In the first three quarters of 2025, ransomware attacks on manufacturing organisations could have generated over $18-billion in losses, according to Kaspersky in collaboration with VDC Research.
This figure reflects just the direct cost of an idle workforce during downtime, with overall operational and financial impacts far exceeding this amount.
Estimations were made across APAC, Europe, the Middle East, Africa, CIS and LATAM based on the share of manufacturing organisations where ransomware attempts were detected and prevented, the total number of manufacturing organisations in each region, average downtime hours after real attacks, average number of employees per organisation and average hourly pay.
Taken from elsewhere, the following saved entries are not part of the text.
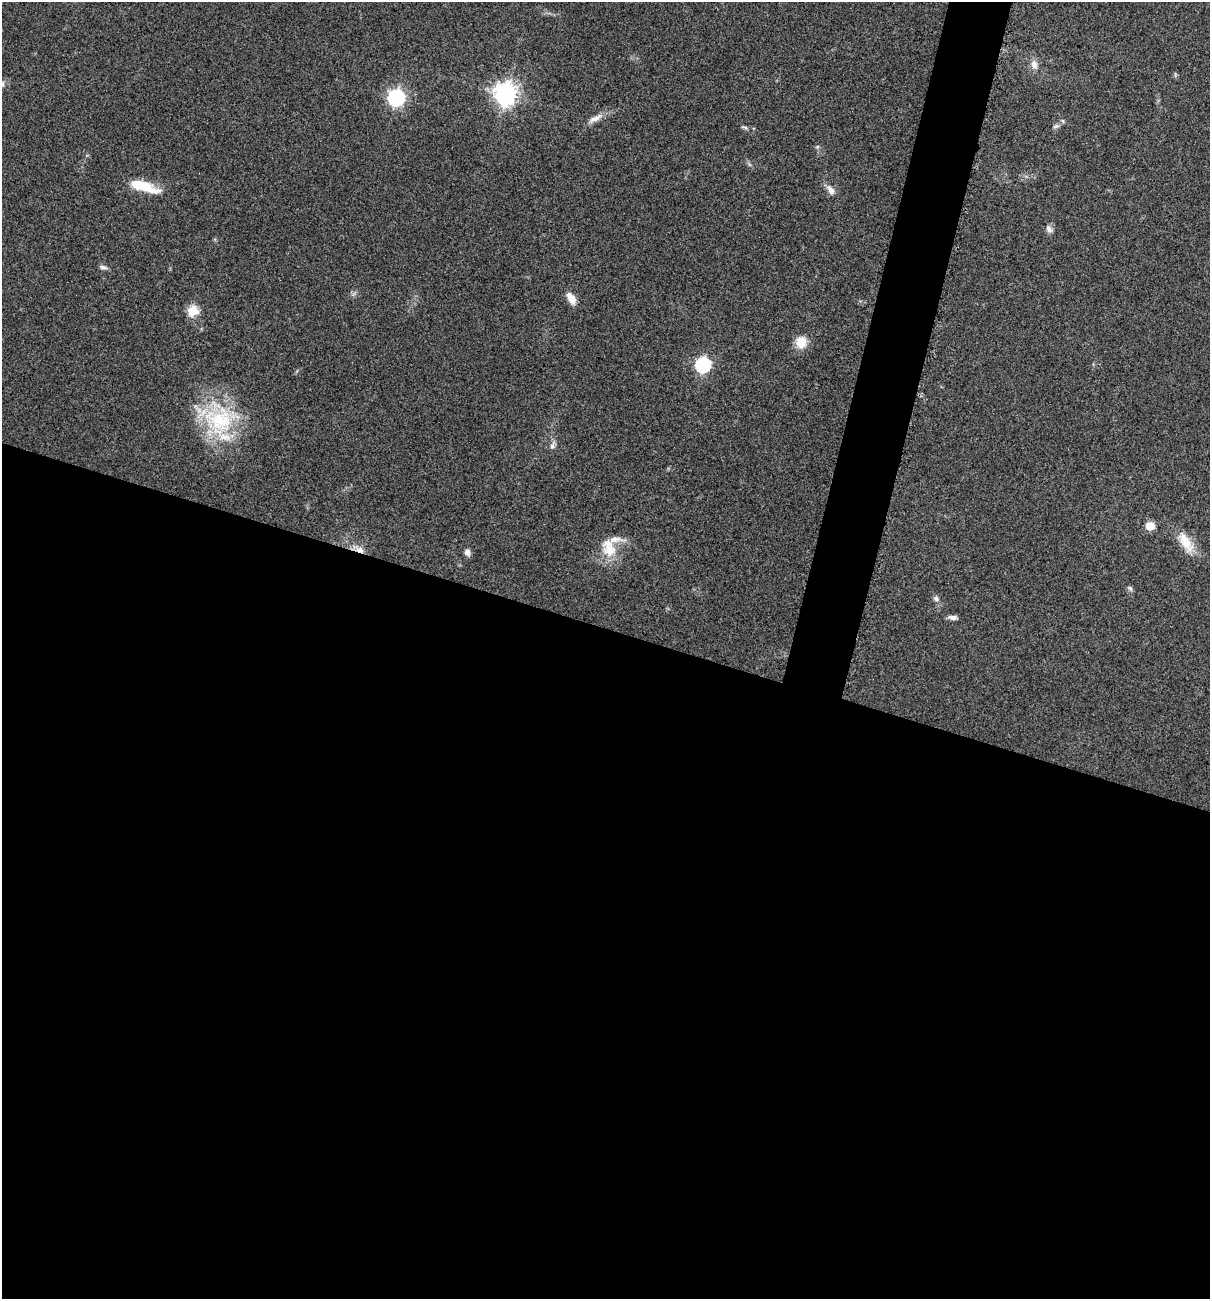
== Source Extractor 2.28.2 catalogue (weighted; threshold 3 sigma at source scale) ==
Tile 14 of 4 x 4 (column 2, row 4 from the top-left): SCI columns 1344-2551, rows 13-1309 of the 5229 x 5204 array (HDU 1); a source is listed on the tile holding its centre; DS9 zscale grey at full resolution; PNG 1212 x 1301 px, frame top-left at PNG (2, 2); no overlay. Shown black and unused: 54% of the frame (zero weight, under 3 of 5 exposures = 1% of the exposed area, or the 3 px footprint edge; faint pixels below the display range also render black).
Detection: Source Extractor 2.28.2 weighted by HDU 2 'WHT'; one run over the whole footprint, this tile lists its part. Background 0.0808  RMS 0.0079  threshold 0.0358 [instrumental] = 3 sigma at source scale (4.5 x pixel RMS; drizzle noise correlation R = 1.50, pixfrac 1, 0.05/0.05 arcsec/px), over >= 5 px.
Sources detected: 29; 3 inside a brighter listed object's ellipse — not listed separately; the other 26 listed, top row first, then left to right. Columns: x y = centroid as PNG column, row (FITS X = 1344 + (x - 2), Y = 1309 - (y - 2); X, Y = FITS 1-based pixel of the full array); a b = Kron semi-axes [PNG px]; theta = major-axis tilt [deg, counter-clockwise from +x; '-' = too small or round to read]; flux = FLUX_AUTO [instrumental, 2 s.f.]
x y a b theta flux
1034 64 12 9 -73 5
505 94 8 8 - 570
396 98 7 7 - 240
595 118 22 7 27 6.5
1063 121 6 4 -71 1.1
1055 126 8 5 20 1.8
745 127 9 3 -14 1.4
817 147 5 4 - 1.1
140 185 32 11 -13 21
831 190 13 8 -53 4.8
1049 229 11 7 -55 3.1
103 267 11 5 -12 2.2
571 298 14 8 -63 8.5
193 311 6 5 - 42
801 342 15 14 - 10
703 365 7 7 - 160
220 420 44 40 -22 72
552 446 9 7 77 2.7
1150 526 6 5 - 24
1186 542 31 13 -59 16
609 548 28 17 -70 19
360 550 12 7 -21 5.5
467 552 8 7 - 3.5
1130 588 7 6 - 1.7
936 599 7 6 - 2.3
952 617 11 5 -5 3.2
Overlapping masked pixels (flux is a lower limit): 1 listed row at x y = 360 550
According to Kaspersky Security Network from January to September 2025, the Middle East (7%) and Latin America (6.5%) led the regional rankings in terms of ransomware detections in manufacturing organisations. APAC (6,3%), Africa (5,8%), CIS (5.2%) and Europe (3,8%) followed.
All of these attacks were blocked by Kaspersky solutions. The estimation of potential losses (below) shows the financial impact if these attacks succeeded.
When ransomware hits, production lines halt, triggering immediate revenue losses from an idle workforce and longer-term shortfalls from reduced output.
The average attack lasts 13 days (based on the Kaspersky Incident Response Report). As a result, idle labour costs from ransomware in the first three quarters of 2025 could have reached:
- $11,5-billion in APAC
- $4,4-billion in Europe
- $711-million in LATAM
- $685-million in the Middle East
- $507-million in CIS
- $446-million in Africa
Actual business losses could have been significantly higher when factoring in supply-chain disruptions, reputational damage, and recovery expenses.
“Our research provides an estimation of the financial impact that ransomware may have had on manufacturing worldwide,” comments Jared Weiner, research director: industrial automation and sensors at VDC Research.
“The growing complexity of manufacturing environments, along with widening expertise gaps and ongoing labour challenges, makes it difficult for most organisations to manage cybersecurity effectively, but failure to do so may result in financial losses – followed by reputational blows as well. Partnering with proven cybersecurity vendors is paramount for effective IT, OT and IIoT protection,”
Dmitry Galov, head of research centre for Russia and CIS at Kaspersky’s GReAT, adds: “No region is exempt from ransomware – whether it’s the Middle East, LATAM, APAC, CIS, Africa or Europe, every manufacturing hub is constantly being targeted.
“Mid-tier manufacturers that could have been overlooked by threat actors in the past are also among the targets because their security budgets are smaller and their supply chain disruption effects can be larger than most realise.
“The manufacturing sector and all other organisations need reliable, proven defence systems and continuous user education.”